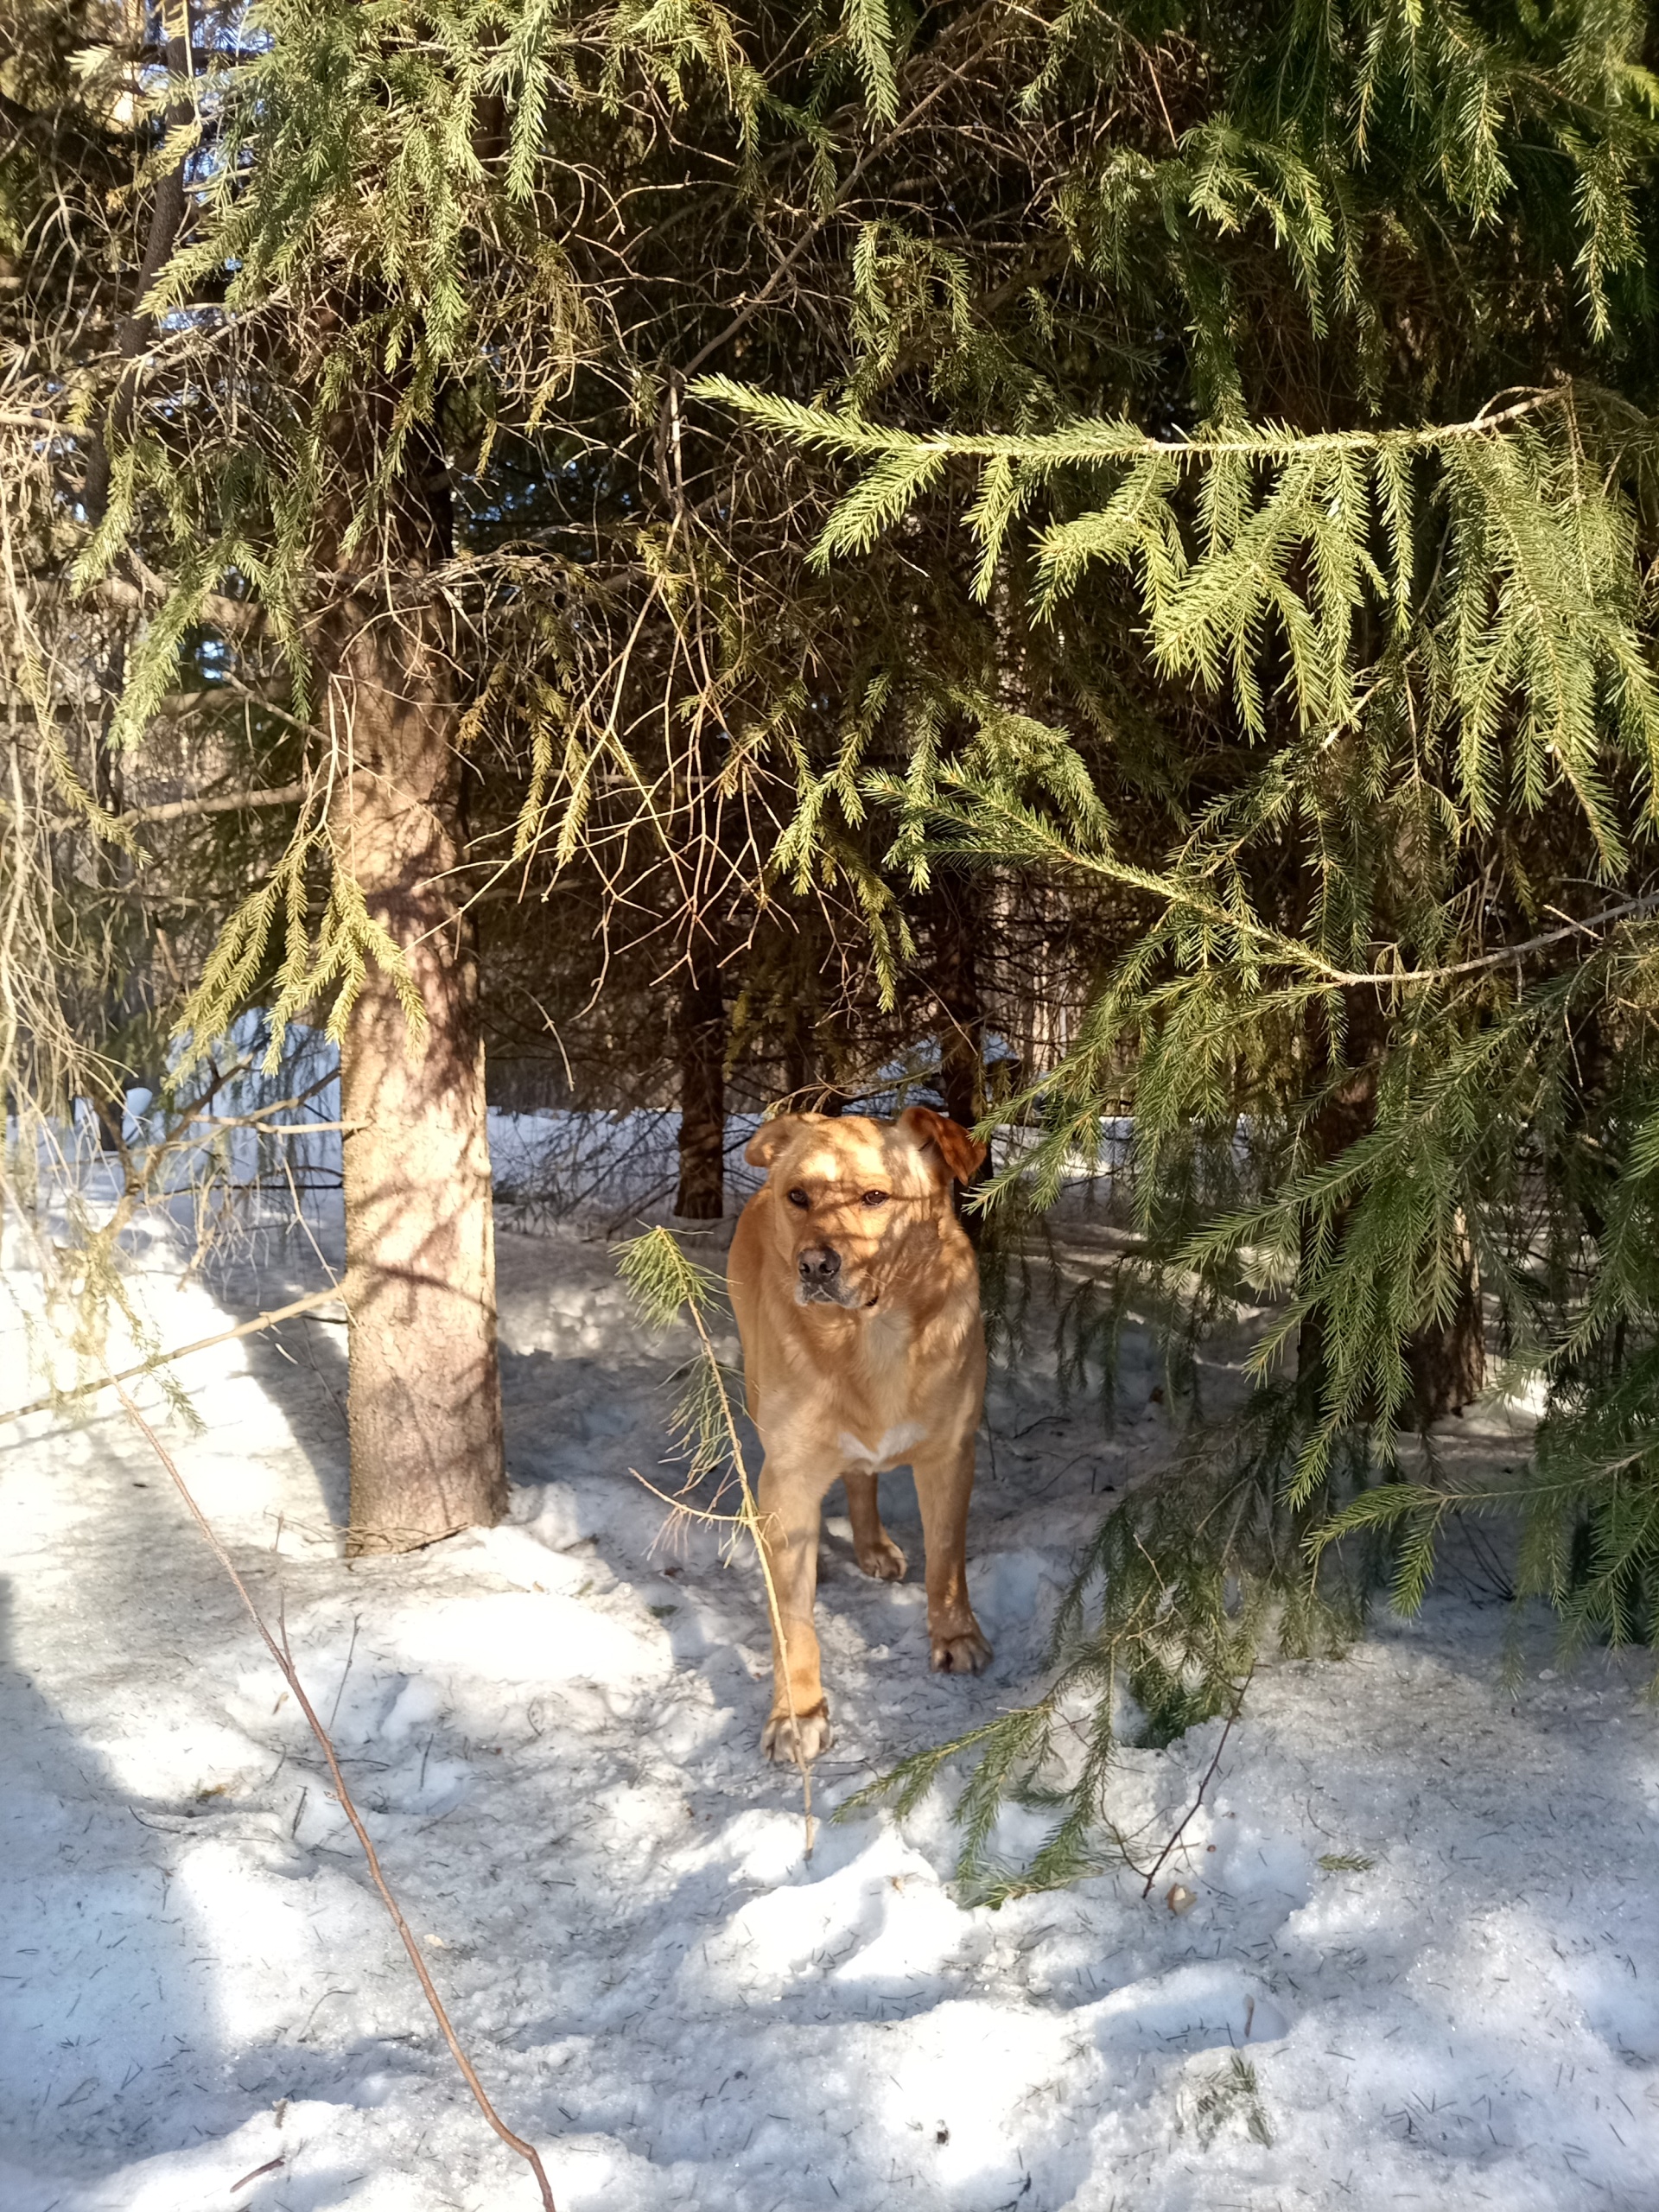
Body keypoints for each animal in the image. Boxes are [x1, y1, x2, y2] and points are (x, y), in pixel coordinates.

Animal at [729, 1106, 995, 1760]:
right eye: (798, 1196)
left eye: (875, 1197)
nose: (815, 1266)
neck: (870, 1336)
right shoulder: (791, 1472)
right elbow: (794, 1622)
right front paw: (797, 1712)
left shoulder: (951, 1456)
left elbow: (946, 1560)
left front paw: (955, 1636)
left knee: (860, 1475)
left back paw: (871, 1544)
——
**WHAT THE EXERCISE ASKS:**
Only the lines from the one containing "right front paw: (797, 1712)" through the final line of the records above should be printed, exactly as they stand.

**ANSWER TO THIS PROBLEM:**
right front paw: (797, 1712)
left shoulder: (951, 1456)
left elbow: (946, 1560)
left front paw: (955, 1636)
left knee: (860, 1475)
left back paw: (871, 1544)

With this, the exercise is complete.